When I first got this book, I was still in my 9th Grade. The crisis situation in Gaza came to me as a shock more than anything else. I had drone sounds playing in the head when I tried to sleep. It was a case of psychosis I wouldn't speak at all about. All of these compelled me to maintain distance until this year. And then, it took me almost an entire academic year to go through the pages. It is not a very lengthy doctrine - in fact it is brief in terms of depiction and cohesive only in a certain philosophical sense. What was pathetically tough was the dangerously naked description and portrayal of the war provided in every single nook of the book. Not for one tiny moment did Blumenthal shy away from admitting the chronological happening of the events that constituted the war and were in turn, constituted by post-war sensitisation of the issue by the 'liberal' media in the West.

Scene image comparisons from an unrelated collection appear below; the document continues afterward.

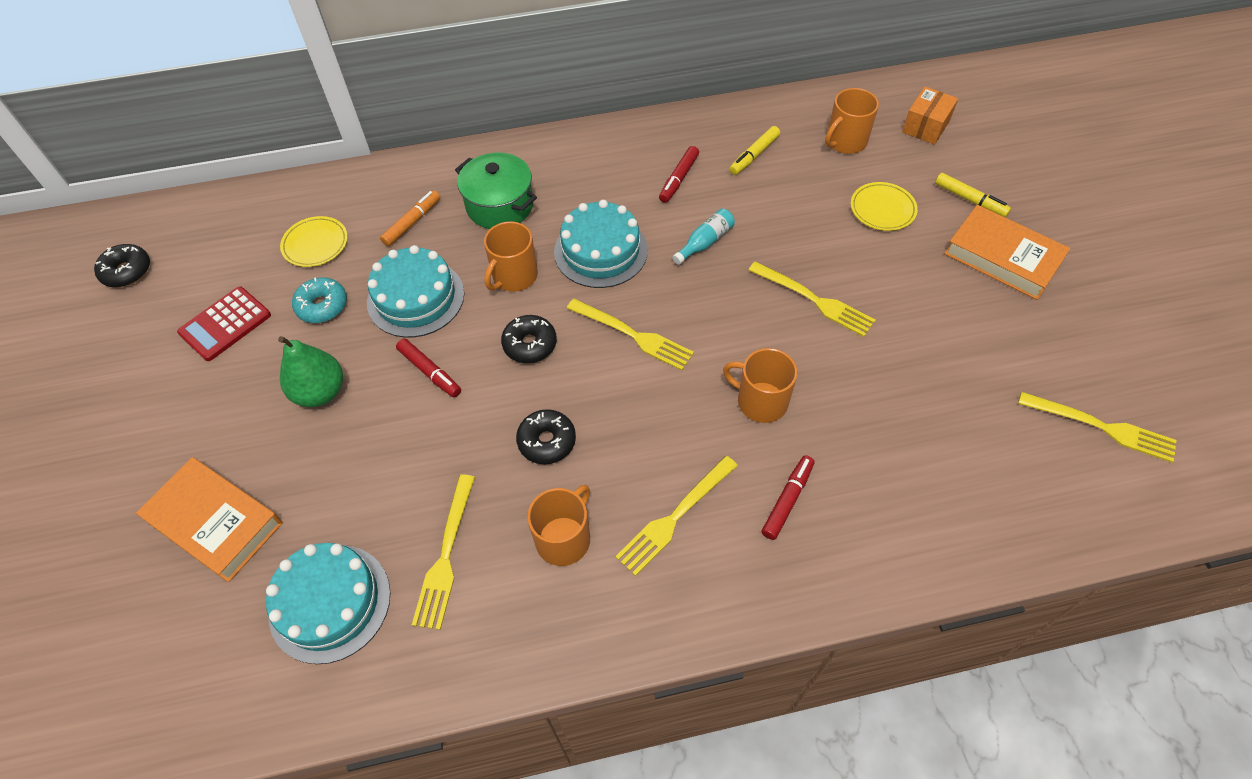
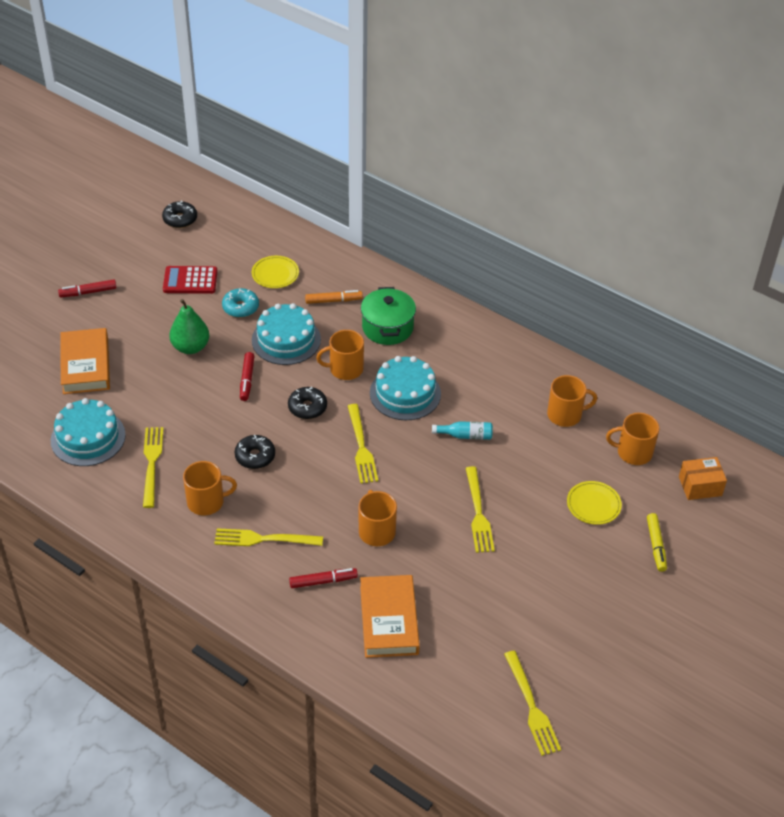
camera: 45 degrees right, 10 degrees down
yellow fork [412,474,475,630] -> yellow fork turned 120 degrees clockwise [143,427,163,508]
red marker [659,146,699,203] -> red marker moved to [58,279,117,298]
yellow marker [729,126,780,175] -> orange mug [547,375,597,427]
orange book [944,205,1070,300] -> orange book moved to [360,575,420,658]

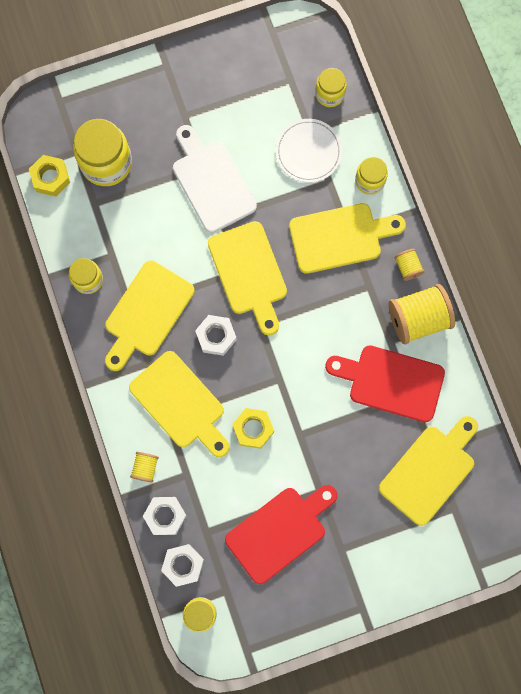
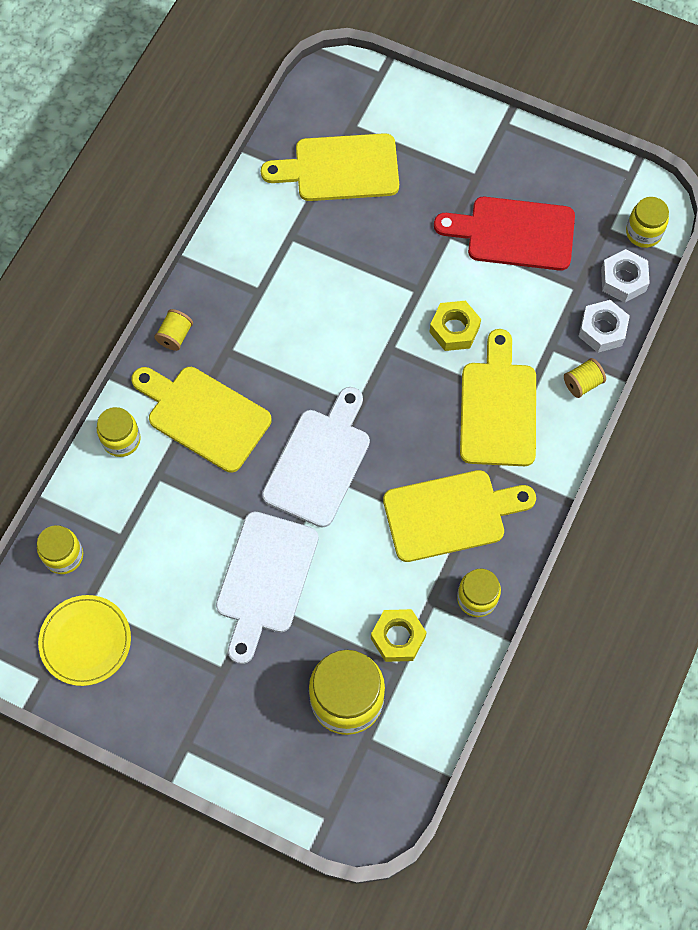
camera: 135 degrees left, 10 degrees down
yellow nut [29,155,70,197] -> yellow nut moved to [371,609,427,662]
white nut [195,315,237,356] -> none
yellow cutting board [208,221,287,336] -> white cutting board [262,387,370,528]
white plate [275,119,342,183] -> none
red cutting board [325,345,445,422] -> none
yellow spool [389,284,455,344] -> none
none -> yellow plate [38,595,131,686]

The entire book is an original portrayal of events that took place, and there is no digression into the depths of the eloquent array of crises born out of it from a very academic perspective. So, if you are on a look-out for documentation that substantiates predetermined course material, this would not be of much use to you unless you're trying to change the shape of how academics, especially in Social Sciences functions in the modern times. If, on the other hand - you want to learn a thing or two about investigative journalism and how to focus on facts within an otherwise diplomatic discipline like, say International Relations or Sociology, this book could definitely help. 
The statistical inference included in the book typically tries to stay as authentic as possible and there is hardly any instances where dilusion of facts is visible. As a matter of fact, it was quite baffling to believe how a book like that ever got published in the modern times, after all that we have been subject to in the last three decades. 

Also, the tenacity to survive in a place where there is constant and consistent shelling, missile attacks, bombing and bullets fired out of nowhere is quite admirable. If it weren't for an even more crisp criticism of the UN officials and the fake role that the organisation as a conglomerate plays there, the book would have been a complete 10/10. But I doubt if the American Censor board would allow that anyway. 

Apart from a conscious critique of the state and not the immediate institutions that play a role in executing the commands that are initiated by people who march to the beats of the drummer above altogether, the book is a good account of the truest of events that actually occurred and unfortunately is recurring in Syria for decades and decades and decades. 

As far as the idea of scoring goes, it is not entirely unfavourable, even from the perspective of sheer anarchy. If that be the case, then I would give it a 4/5 stars, since it lags behind in the ideation part. And once you're throwing the reader in an utterly miserable dystopia that looks like hell has come alive (which is well the true case and has been since forever) - you're supposed to guide them towards thinking about creating a solution, whether existent or not is something that you do not take up in your hands. Since unguided Nihilism
is what they want to spread through the surface of the planet like an epidemic, it would be safe to suggest that we focus on lifting that veil in each and every form possible.